Pictures are to be left out; everything else in the records must be repeated exactly.
-------- RECORDS SHOWN
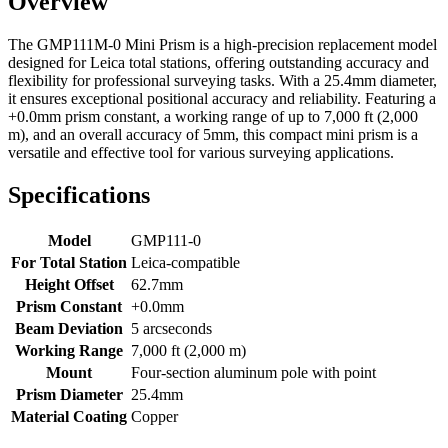
Overview
The GMP111M-0 Mini Prism is a high-precision
replacement model
designed for Leica total stations, offering outstanding accuracy and
flexibility for professional surveying tasks. With a 25.4mm diameter,
it ensures exceptional positional accuracy and reliability. Featuring a
+0.0mm prism constant, a working range of up to 7,000 ft (2,000
m), and an overall accuracy of 5mm, this compact mini prism is a
versatile and effective tool for various surveying applications.
Specifications
Model
GMP111-0
For Total Station
Leica-compatible
Height Offset
62.7mm
Prism Constant
+0.0mm
Beam Deviation
5 arcseconds
Working Range
7,000 ft (2,000 m)
Mount
Four-section aluminum pole with point
Prism Diameter
25.4mm
Material Coating
Copper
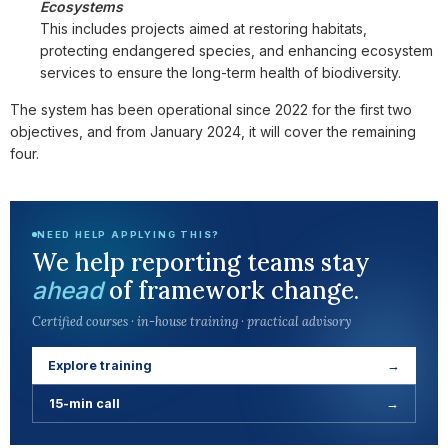
Ecosystems
This includes projects aimed at restoring habitats,
protecting endangered species, and enhancing ecosystem
services to ensure the long-term health of biodiversity.
The system has been operational since 2022 for the first two
objectives, and from January 2024, it will cover the remaining
four.
NEED HELP APPLYING THIS?
We help reporting teams stay
of framework change.
ahead
Certified courses · in-house training · practical advisory
Explore training
→
15-min call
→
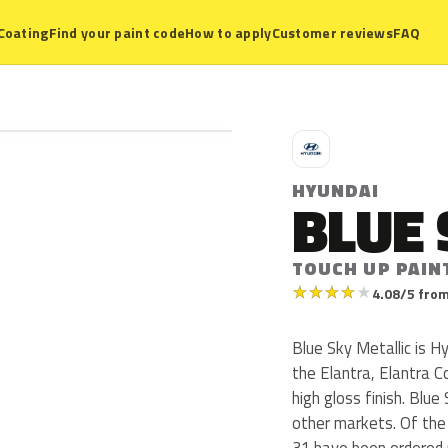
Coating
Find your paint code
How to apply
Customer reviews
FAQ
H
HYUNDAI
BLUE 
TOUCH UP PAIN
★
★
★
★
★
4.08/5 from
Blue Sky Metallic is 
the Elantra, Elantra C
high gloss finish. Blue 
other markets. Of the
31 have been ordered 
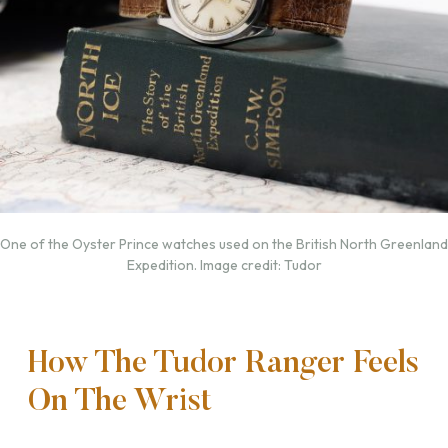
One of the Oyster Prince watches used on the British North Greenland
Expedition. Image credit: Tudor
How The Tudor Ranger Feels
On The Wrist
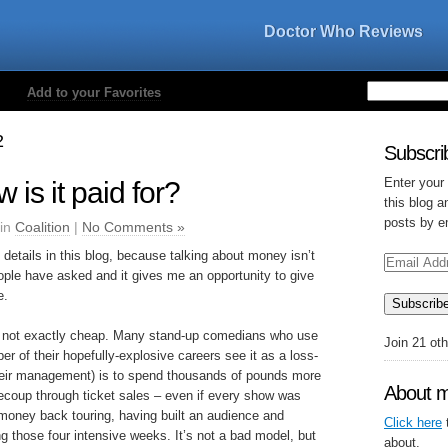
Doctor Who Reviews
Add to your Favorites
2
Subscrib
Enter your
 is it paid for?
this blog a
posts by e
 in
Coalition
|
No Comments »
 details in this blog, because talking about money isn’t
Email
Address
eople have asked and it gives me an opportunity to give
e.
Subscrib
s not exactly cheap. Many stand-up comedians who use
Join 21 ot
per of their hopefully-explosive careers see it as a loss-
 their management) is to spend thousands of pounds more
About 
recoup through ticket sales – even if every show was
money back touring, having built an audience and
Click here
t
ng those four intensive weeks. It’s not a bad model, but
about.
----------------
### EXERCISE ANSWER
Overview
The GMP111M-0 Mini Prism is a high-precision
replacement model
designed for Leica total stations, offering outstanding accuracy and
flexibility for professional surveying tasks. With a 25.4mm diameter,
it ensures exceptional positional accuracy and reliability. Featuring a
+0.0mm prism constant, a working range of up to 7,000 ft (2,000
m), and an overall accuracy of 5mm, this compact mini prism is a
versatile and effective tool for various surveying applications.
Specifications
Model
GMP111-0
For Total Station
Leica-compatible
Height Offset
62.7mm
Prism Constant
+0.0mm
Beam Deviation
5 arcseconds
Working Range
7,000 ft (2,000 m)
Mount
Four-section aluminum pole with point
Prism Diameter
25.4mm
Material Coating
Copper
Ecosystems
This includes projects aimed at restoring habitats,
protecting endangered species, and enhancing ecosystem
services to ensure the long-term health of biodiversity.
The system has been operational since 2022 for the first two
objectives, and from January 2024, it will cover the remaining
four.
NEED HELP APPLYING THIS?
We help reporting teams stay
of framework change.
ahead
Certified courses · in-house training · practical advisory
Explore training
→
15-min call
→
Coating
Find your paint code
How to apply
Customer reviews
FAQ
H
HYUNDAI
BLUE 
TOUCH UP PAIN
★
★
★
★
★
4.08/5 from
Blue Sky Metallic is 
the Elantra, Elantra C
high gloss finish. Blue 
other markets. Of the
31 have been ordered 
One of the Oyster Prince watches used on the British North Greenland
Expedition. Image credit: Tudor
How The Tudor Ranger Feels
On The Wrist
Doctor Who Reviews
Add to your Favorites
2
Subscrib
Enter your
 is it paid for?
this blog a
posts by e
 in
Coalition
|
No Comments »
 details in this blog, because talking about money isn’t
Email
Address
eople have asked and it gives me an opportunity to give
e.
Subscrib
s not exactly cheap. Many stand-up comedians who use
Join 21 ot
per of their hopefully-explosive careers see it as a loss-
 their management) is to spend thousands of pounds more
About 
recoup through ticket sales – even if every show was
money back touring, having built an audience and
Click here
t
ng those four intensive weeks. It’s not a bad model, but
about.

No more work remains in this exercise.